(Document structure recognition data)
=== Section Start ===

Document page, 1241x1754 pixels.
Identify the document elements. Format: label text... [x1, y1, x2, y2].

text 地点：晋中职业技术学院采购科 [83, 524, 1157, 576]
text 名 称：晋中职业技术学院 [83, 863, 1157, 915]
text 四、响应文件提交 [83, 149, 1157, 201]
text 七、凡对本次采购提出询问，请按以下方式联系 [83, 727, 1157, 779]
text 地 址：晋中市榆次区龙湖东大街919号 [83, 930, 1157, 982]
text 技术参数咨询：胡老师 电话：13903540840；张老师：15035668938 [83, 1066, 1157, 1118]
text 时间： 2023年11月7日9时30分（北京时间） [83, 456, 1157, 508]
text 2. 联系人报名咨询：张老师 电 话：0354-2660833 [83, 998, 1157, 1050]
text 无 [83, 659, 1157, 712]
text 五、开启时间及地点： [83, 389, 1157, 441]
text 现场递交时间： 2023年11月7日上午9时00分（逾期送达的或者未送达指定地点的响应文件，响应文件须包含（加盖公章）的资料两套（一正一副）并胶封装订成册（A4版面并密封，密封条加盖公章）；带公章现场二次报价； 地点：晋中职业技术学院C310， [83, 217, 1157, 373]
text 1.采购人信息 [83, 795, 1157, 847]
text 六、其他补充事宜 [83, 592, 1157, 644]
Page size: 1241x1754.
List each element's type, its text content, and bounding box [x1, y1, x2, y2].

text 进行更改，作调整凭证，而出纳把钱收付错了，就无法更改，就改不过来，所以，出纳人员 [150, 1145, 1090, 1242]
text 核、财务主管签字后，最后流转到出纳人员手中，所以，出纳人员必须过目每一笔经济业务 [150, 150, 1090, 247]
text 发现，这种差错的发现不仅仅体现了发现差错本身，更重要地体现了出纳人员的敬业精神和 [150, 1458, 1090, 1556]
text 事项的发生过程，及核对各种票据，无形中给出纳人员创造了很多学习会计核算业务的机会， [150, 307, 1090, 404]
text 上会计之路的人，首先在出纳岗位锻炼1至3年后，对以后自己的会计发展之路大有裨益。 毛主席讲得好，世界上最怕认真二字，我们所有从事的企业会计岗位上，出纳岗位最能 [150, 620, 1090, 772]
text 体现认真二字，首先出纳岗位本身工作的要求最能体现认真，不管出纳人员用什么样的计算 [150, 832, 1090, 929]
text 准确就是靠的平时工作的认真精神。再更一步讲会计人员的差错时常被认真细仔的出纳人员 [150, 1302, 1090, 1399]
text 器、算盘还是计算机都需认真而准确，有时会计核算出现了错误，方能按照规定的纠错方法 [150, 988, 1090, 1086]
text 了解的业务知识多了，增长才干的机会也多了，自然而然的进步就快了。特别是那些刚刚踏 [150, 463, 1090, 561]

=== Section End ===

### BRIEF
Could you retype all of the records above exactly as they appear?

### ANSWER
Document page, 1241x1754 pixels.
Identify the document elements. Format: label text... [x1, y1, x2, y2].

text 地点：晋中职业技术学院采购科 [83, 524, 1157, 576]
text 名 称：晋中职业技术学院 [83, 863, 1157, 915]
text 四、响应文件提交 [83, 149, 1157, 201]
text 七、凡对本次采购提出询问，请按以下方式联系 [83, 727, 1157, 779]
text 地 址：晋中市榆次区龙湖东大街919号 [83, 930, 1157, 982]
text 技术参数咨询：胡老师 电话：13903540840；张老师：15035668938 [83, 1066, 1157, 1118]
text 时间： 2023年11月7日9时30分（北京时间） [83, 456, 1157, 508]
text 2. 联系人报名咨询：张老师 电 话：0354-2660833 [83, 998, 1157, 1050]
text 无 [83, 659, 1157, 712]
text 五、开启时间及地点： [83, 389, 1157, 441]
text 现场递交时间： 2023年11月7日上午9时00分（逾期送达的或者未送达指定地点的响应文件，响应文件须包含（加盖公章）的资料两套（一正一副）并胶封装订成册（A4版面并密封，密封条加盖公章）；带公章现场二次报价； 地点：晋中职业技术学院C310， [83, 217, 1157, 373]
text 1.采购人信息 [83, 795, 1157, 847]
text 六、其他补充事宜 [83, 592, 1157, 644]
Page size: 1241x1754.
List each element's type, its text content, and bounding box [x1, y1, x2, y2].

text 进行更改，作调整凭证，而出纳把钱收付错了，就无法更改，就改不过来，所以，出纳人员 [150, 1145, 1090, 1242]
text 核、财务主管签字后，最后流转到出纳人员手中，所以，出纳人员必须过目每一笔经济业务 [150, 150, 1090, 247]
text 发现，这种差错的发现不仅仅体现了发现差错本身，更重要地体现了出纳人员的敬业精神和 [150, 1458, 1090, 1556]
text 事项的发生过程，及核对各种票据，无形中给出纳人员创造了很多学习会计核算业务的机会， [150, 307, 1090, 404]
text 上会计之路的人，首先在出纳岗位锻炼1至3年后，对以后自己的会计发展之路大有裨益。 毛主席讲得好，世界上最怕认真二字，我们所有从事的企业会计岗位上，出纳岗位最能 [150, 620, 1090, 772]
text 体现认真二字，首先出纳岗位本身工作的要求最能体现认真，不管出纳人员用什么样的计算 [150, 832, 1090, 929]
text 准确就是靠的平时工作的认真精神。再更一步讲会计人员的差错时常被认真细仔的出纳人员 [150, 1302, 1090, 1399]
text 器、算盘还是计算机都需认真而准确，有时会计核算出现了错误，方能按照规定的纠错方法 [150, 988, 1090, 1086]
text 了解的业务知识多了，增长才干的机会也多了，自然而然的进步就快了。特别是那些刚刚踏 [150, 463, 1090, 561]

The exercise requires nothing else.